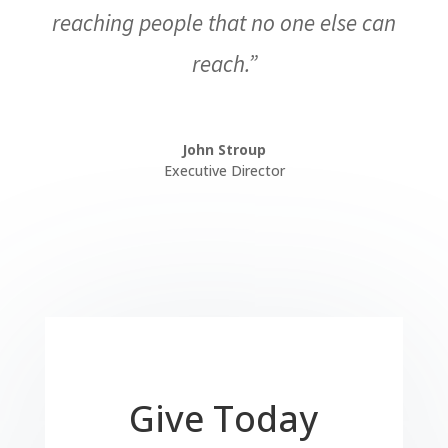
reaching people that no one else can
reach.”
John Stroup
Executive Director
Give Today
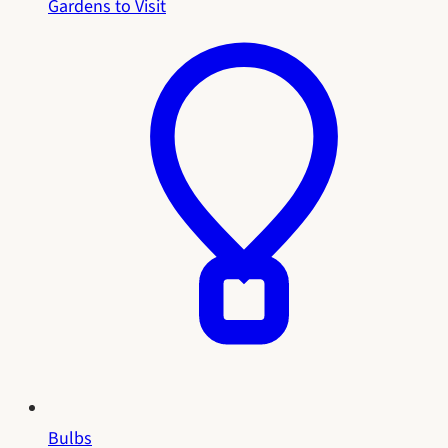
Gardens to Visit
Bulbs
══════════════════════════════
### TASK DESCRIPTION
Everything in the records above must be restated verbatim, save for the pictures.

### RESPONSE TO THE TASK
reaching people that no one else can
reach.”
John Stroup
Executive Director
Give Today
Gardens to Visit
Bulbs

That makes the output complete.